Government offers separated families a 2nd shot at asylum

Adalicia Montecino holds her year-old son Johan Bueso Montecinos, who became a poster child for the U.S. policy of separating immigrants and their children, as Johan touches his father Rolando Bueso Castillo's face, in San Pedro de Sula, Honduras, Friday, 20, 2018. Johan Bueso Montecinos arrived in San Pedro Sula and was reunited with his parents on a government bus. Captured by Border Patrol agents in March, Johan's father was deported and the then 10-month-old remained at an Arizona shelter. (AP Photo/Esteban Felix)
Adalicia Montecino holds her year-old son Johan Bueso Montecinos, who became a poster child for the U.S. policy of separating immigrants and their children, as Johan touches his father Rolando Bueso Castillo's face, in San Pedro de Sula, Honduras, Friday, 20, 2018. Johan Bueso Montecinos arrived in San Pedro Sula and was reunited with his parents on a government bus. Captured by Border Patrol agents in March, Johan's father was deported and the then 10-month-old remained at an Arizona shelter. (AP Photo/Esteban Felix)

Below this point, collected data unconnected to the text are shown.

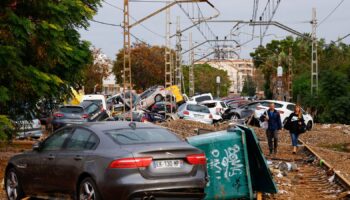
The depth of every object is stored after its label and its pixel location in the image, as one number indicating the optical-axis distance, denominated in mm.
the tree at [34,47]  17062
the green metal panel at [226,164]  12070
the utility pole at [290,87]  59169
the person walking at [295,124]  23578
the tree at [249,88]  152375
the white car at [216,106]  48062
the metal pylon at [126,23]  30025
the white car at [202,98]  57788
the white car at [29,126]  22600
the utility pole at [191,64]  77750
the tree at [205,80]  137750
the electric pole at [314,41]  49125
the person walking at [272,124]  22927
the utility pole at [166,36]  46562
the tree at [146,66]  89125
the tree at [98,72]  88025
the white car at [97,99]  38844
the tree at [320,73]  48750
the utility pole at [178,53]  55181
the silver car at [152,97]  54159
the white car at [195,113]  42031
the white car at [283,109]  40688
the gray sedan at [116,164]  9625
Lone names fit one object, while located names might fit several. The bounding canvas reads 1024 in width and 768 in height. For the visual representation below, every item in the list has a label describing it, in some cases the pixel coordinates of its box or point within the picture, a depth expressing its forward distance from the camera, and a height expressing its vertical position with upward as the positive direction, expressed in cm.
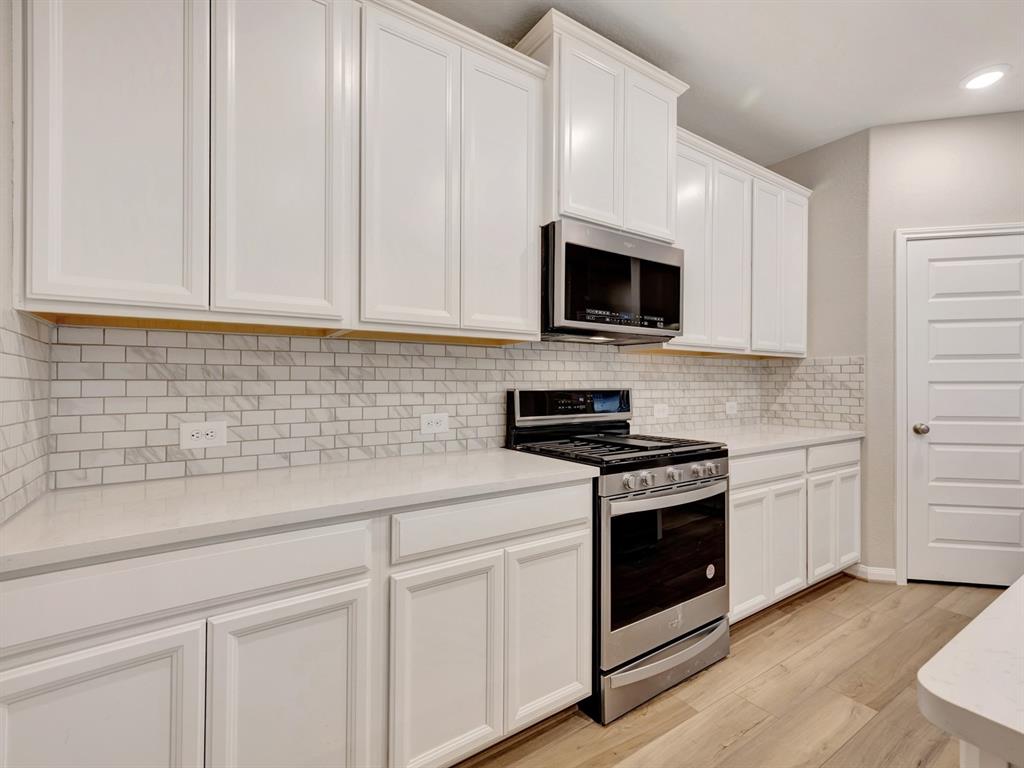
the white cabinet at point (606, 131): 205 +108
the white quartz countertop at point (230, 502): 105 -31
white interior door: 294 -13
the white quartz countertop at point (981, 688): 51 -32
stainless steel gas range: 186 -64
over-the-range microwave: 204 +42
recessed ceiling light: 257 +156
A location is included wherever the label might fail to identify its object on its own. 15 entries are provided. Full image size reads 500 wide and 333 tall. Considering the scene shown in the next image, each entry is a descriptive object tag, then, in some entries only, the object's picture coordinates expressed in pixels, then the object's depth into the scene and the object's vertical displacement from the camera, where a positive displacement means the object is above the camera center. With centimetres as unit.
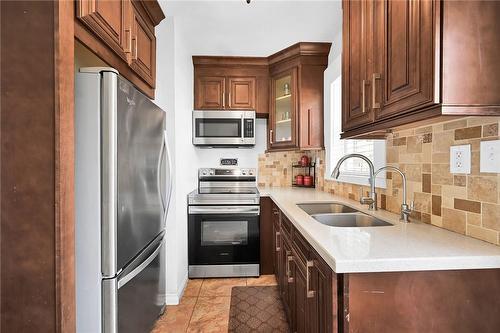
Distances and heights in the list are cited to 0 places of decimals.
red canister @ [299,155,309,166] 316 +4
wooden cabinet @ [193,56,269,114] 295 +92
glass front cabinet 271 +79
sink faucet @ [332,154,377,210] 148 -15
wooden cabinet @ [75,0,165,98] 111 +67
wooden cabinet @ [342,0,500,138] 82 +36
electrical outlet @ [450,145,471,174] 104 +2
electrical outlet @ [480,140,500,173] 93 +3
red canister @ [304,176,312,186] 308 -20
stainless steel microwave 290 +40
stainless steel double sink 152 -34
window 180 +12
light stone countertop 84 -30
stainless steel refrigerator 111 -16
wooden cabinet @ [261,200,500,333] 86 -46
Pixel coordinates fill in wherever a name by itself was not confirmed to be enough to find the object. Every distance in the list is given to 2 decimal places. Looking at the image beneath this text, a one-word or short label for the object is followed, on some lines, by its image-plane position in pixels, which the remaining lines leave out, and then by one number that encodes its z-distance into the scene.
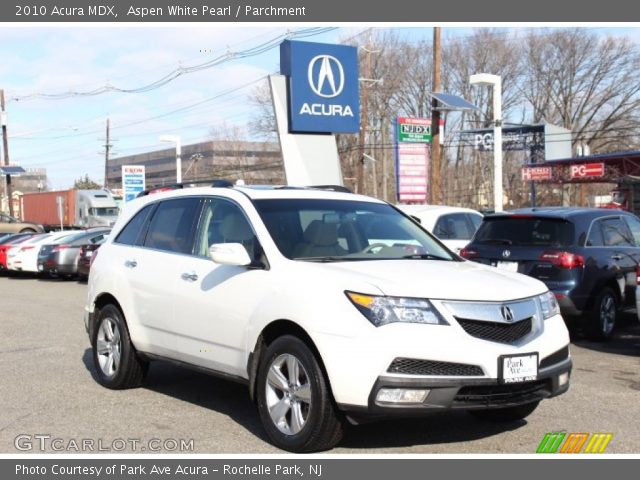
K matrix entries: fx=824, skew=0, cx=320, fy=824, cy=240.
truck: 52.16
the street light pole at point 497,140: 22.05
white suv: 5.10
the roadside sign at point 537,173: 47.66
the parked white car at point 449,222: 13.76
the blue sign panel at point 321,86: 18.78
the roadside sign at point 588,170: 43.28
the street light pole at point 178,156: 35.76
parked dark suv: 10.05
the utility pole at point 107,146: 74.56
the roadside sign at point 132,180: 32.53
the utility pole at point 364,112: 39.59
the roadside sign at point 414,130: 26.52
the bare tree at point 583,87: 61.62
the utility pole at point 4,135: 52.69
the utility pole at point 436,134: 25.45
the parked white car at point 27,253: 23.78
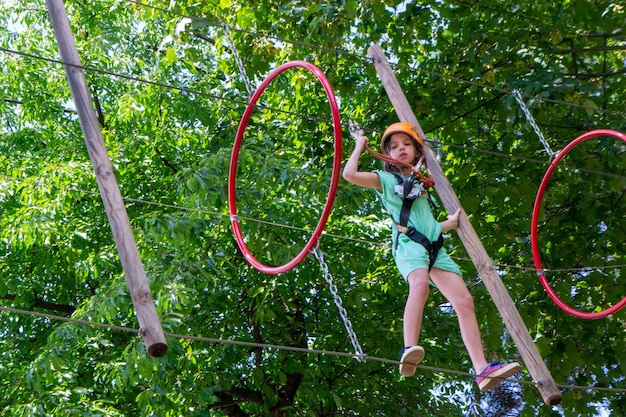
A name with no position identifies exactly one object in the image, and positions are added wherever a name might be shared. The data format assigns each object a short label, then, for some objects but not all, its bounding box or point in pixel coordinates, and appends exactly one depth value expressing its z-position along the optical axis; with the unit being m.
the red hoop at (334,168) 8.57
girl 9.55
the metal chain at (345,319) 9.15
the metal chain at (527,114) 11.40
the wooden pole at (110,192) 8.10
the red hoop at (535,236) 10.73
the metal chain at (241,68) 11.28
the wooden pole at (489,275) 10.30
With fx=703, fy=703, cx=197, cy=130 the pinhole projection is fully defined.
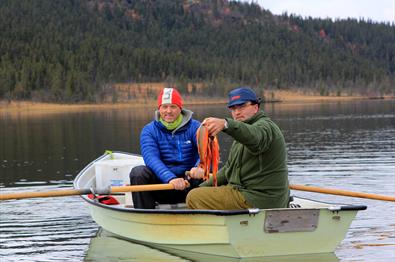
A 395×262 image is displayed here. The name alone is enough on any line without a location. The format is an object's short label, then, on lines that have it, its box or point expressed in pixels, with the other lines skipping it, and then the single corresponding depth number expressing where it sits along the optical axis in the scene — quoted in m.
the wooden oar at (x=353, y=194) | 11.49
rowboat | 10.23
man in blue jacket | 11.73
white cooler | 16.09
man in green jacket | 9.45
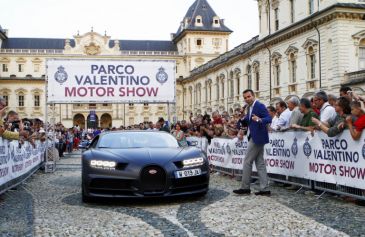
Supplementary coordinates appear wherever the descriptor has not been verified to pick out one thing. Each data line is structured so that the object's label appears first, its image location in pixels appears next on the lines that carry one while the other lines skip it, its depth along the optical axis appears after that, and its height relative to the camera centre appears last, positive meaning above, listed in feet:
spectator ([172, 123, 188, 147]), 54.03 -1.38
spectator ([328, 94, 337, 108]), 32.27 +1.36
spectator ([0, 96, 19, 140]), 31.59 -0.63
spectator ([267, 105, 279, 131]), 40.01 +0.28
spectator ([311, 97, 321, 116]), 36.59 +0.86
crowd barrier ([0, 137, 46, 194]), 32.96 -3.19
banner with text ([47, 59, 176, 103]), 56.08 +4.85
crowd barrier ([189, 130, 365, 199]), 27.58 -2.63
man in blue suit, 32.30 -1.46
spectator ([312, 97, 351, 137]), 28.59 +0.03
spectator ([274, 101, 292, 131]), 38.55 +0.13
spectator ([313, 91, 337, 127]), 31.22 +0.75
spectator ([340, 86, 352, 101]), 29.30 +1.70
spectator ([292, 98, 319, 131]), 33.35 +0.45
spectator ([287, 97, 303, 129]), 35.37 +0.56
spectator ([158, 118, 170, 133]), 63.33 -0.31
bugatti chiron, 27.94 -2.94
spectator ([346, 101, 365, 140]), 26.58 -0.05
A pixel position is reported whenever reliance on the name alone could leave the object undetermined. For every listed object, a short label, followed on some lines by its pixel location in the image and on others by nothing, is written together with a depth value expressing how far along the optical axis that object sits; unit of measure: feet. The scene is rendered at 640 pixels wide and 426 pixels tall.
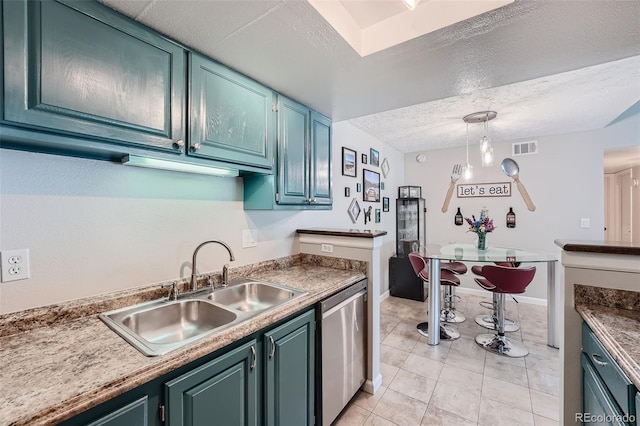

SAN DIEGO (AP) - The Trump administration has agreed to reconsider asylum claims of many parents and children who were separated at the Mexican border under an agreement to settle lawsuits over its "zero-tolerance" policy on illegal crossings.

The settlement could give "well over 1,000 parents" a second chance at asylum, according to two groups involved in the litigation, Muslim Advocates and Legal Aid Justice Center.

The agreement, reached late Wednesday and subject to the approval of a federal judge, follows weeks of negotiations over claims by lawyers for separated parents and children that their clients were not treated fairly when seeking asylum. The judge is expected to consider the deal at a hearing on Friday.

If approved, it would mark a victory for some of the 2,500 children - as well as their parents - who were separated at the border under the zero tolerance initiative and still remain in the United States. President Donald Trump effectively ended family separations on June 20 amid heavy criticism.

The agreement leaves open the possibility that some of the hundreds of parents deported without their children can return to the United States, according to the American Civil Liberties Union, which sued the government. Those claims would be considered on a case-by-case.

Immigration lawyers have said some parents were misled into dropping asylum bids on the mistaken belief that it would allow them to rejoin their children.